I promised a sequel to The Robot Who Loved God and here it is. Hopefully, it will address a lot of the reader’s analysis found here. I think I’ve added some interesting twists and surprises that you might not have anticipated from the way the previous story ends.

I’ve edited this story to the best of my ability (and patience to keep reading and re-reading it). No doubt there are still typos and other problems. Please let me know when you find them and I’ll do my best to fix everything.

I’ll post more about this short story after the conclusion.

Act One: The Failed Maker

“What do you mean you can’t make another one?” Richard Underwood didn’t shout. He spoke in a breathy whisper, shock and outrage strangling his throat.

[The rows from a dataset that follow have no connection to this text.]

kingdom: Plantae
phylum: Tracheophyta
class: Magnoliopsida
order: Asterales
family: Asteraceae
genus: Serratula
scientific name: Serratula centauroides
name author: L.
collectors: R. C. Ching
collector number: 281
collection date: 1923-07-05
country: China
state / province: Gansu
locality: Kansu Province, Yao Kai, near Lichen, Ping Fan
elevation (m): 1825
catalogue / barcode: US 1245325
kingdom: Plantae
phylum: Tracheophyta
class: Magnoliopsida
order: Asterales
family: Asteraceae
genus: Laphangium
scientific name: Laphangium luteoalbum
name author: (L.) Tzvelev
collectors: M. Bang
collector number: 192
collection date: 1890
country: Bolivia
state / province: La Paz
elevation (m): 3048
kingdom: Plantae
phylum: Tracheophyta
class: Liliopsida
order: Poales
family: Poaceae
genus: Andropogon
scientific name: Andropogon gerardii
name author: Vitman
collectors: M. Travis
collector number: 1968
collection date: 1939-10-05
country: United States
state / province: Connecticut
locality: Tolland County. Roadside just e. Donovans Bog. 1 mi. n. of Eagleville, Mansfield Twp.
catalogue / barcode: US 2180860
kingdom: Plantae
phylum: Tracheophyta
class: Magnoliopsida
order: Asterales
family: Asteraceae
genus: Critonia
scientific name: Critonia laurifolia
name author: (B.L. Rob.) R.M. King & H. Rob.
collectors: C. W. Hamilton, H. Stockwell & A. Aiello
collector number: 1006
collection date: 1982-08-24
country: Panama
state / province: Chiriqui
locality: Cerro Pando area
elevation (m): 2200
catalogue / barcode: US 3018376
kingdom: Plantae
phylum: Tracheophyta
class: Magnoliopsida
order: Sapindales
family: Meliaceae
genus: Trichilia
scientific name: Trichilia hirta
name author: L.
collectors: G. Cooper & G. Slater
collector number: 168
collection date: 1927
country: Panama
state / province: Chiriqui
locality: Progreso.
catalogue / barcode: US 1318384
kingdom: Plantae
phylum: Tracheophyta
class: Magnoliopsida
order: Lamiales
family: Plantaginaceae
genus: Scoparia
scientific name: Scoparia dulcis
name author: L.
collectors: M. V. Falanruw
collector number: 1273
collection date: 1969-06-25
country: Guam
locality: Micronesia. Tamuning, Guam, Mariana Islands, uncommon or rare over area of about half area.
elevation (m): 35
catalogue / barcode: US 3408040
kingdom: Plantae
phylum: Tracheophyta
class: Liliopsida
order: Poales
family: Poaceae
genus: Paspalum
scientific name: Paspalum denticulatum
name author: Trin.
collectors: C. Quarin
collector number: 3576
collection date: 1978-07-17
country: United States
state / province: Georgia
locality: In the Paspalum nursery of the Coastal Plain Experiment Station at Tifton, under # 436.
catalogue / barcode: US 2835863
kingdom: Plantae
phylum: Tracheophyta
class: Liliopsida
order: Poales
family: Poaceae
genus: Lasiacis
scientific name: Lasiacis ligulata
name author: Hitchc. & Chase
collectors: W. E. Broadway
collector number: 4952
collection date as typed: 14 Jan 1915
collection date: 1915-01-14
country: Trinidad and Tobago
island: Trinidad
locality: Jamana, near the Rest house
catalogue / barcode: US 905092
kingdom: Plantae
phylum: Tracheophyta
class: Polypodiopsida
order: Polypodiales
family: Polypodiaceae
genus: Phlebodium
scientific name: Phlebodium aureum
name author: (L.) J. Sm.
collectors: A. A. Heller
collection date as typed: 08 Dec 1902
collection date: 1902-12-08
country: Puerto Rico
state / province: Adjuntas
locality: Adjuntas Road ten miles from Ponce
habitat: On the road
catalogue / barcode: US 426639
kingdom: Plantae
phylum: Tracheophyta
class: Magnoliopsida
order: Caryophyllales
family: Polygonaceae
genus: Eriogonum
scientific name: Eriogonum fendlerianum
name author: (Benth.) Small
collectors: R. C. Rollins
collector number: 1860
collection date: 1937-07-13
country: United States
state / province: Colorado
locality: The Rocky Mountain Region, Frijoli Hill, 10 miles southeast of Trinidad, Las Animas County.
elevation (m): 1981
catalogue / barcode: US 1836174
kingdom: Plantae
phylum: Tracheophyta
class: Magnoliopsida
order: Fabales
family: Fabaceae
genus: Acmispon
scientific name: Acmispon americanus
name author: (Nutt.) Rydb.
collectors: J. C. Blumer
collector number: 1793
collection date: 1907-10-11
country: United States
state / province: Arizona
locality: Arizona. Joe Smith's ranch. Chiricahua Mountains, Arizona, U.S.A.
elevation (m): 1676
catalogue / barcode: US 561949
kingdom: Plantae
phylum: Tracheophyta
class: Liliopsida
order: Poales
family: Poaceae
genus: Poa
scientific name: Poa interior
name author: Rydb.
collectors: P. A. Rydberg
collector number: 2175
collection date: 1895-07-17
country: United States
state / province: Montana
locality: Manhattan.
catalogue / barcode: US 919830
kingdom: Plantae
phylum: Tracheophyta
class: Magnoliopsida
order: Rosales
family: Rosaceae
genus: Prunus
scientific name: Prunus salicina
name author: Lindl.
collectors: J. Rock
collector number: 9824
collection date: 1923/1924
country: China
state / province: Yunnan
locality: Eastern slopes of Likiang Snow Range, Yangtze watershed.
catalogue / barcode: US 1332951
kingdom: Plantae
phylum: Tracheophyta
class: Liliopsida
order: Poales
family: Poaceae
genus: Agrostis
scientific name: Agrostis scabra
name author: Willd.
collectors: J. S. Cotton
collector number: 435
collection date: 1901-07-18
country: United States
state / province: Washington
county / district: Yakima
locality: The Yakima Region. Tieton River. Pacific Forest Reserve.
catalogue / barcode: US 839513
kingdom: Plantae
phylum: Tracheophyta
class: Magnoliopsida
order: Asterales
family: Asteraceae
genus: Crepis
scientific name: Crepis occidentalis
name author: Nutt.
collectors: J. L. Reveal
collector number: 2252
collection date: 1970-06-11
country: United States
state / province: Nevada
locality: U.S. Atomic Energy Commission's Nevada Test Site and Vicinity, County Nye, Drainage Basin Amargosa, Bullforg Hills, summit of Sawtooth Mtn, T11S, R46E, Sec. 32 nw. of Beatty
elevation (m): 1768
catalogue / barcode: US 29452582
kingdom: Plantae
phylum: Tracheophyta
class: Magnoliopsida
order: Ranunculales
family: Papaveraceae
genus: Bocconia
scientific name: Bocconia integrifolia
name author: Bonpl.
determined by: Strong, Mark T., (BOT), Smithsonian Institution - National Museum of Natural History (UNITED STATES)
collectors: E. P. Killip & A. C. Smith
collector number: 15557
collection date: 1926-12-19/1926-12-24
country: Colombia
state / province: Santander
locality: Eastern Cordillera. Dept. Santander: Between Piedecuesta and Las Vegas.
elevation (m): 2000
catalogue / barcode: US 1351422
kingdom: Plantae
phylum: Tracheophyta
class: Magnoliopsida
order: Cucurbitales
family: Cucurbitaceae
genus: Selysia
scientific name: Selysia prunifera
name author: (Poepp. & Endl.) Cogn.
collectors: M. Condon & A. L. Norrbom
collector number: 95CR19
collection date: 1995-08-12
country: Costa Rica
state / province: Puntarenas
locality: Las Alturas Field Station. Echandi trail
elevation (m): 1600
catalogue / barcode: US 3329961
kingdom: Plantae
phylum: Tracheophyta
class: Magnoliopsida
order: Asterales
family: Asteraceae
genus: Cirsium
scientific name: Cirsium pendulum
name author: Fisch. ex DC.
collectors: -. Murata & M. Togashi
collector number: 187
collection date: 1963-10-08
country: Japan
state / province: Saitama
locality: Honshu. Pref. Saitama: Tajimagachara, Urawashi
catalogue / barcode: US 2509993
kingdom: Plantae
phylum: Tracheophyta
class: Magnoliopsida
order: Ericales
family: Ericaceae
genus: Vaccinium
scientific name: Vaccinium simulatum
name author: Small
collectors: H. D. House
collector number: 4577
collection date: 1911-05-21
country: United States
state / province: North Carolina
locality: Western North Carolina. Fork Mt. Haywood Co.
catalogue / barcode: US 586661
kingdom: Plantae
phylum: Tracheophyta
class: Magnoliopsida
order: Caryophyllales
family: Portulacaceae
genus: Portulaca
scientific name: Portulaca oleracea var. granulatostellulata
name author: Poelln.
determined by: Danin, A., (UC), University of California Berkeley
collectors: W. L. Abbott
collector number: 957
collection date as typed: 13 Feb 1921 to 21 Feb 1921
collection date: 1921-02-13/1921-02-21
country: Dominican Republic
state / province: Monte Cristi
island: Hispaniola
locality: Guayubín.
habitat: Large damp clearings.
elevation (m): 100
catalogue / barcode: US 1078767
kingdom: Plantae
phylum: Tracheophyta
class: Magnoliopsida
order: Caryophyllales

Professor Noah Abramson, Ph.Ds. in Physics and Molecular Computing, Vice President of Research and Development at the National Robotics Corporation (NRC), and the creator of the world’s first fully functional Positronic brain had been dreading this moment all morning.

Eight months ago, for one shining and tragic week, Abramson and his Positronics Lab team had activated George, the Positronic Asimovian Robot (PAR) fifth edition prototype and put the experimental robot through his paces. Then they deactivated him, but not before George offered up a revolutionary revelation to the Professor and his team, that an artificially intelligent and self-aware humanoid robot had come to faith in the God of Israel, Noah Abramson’s God.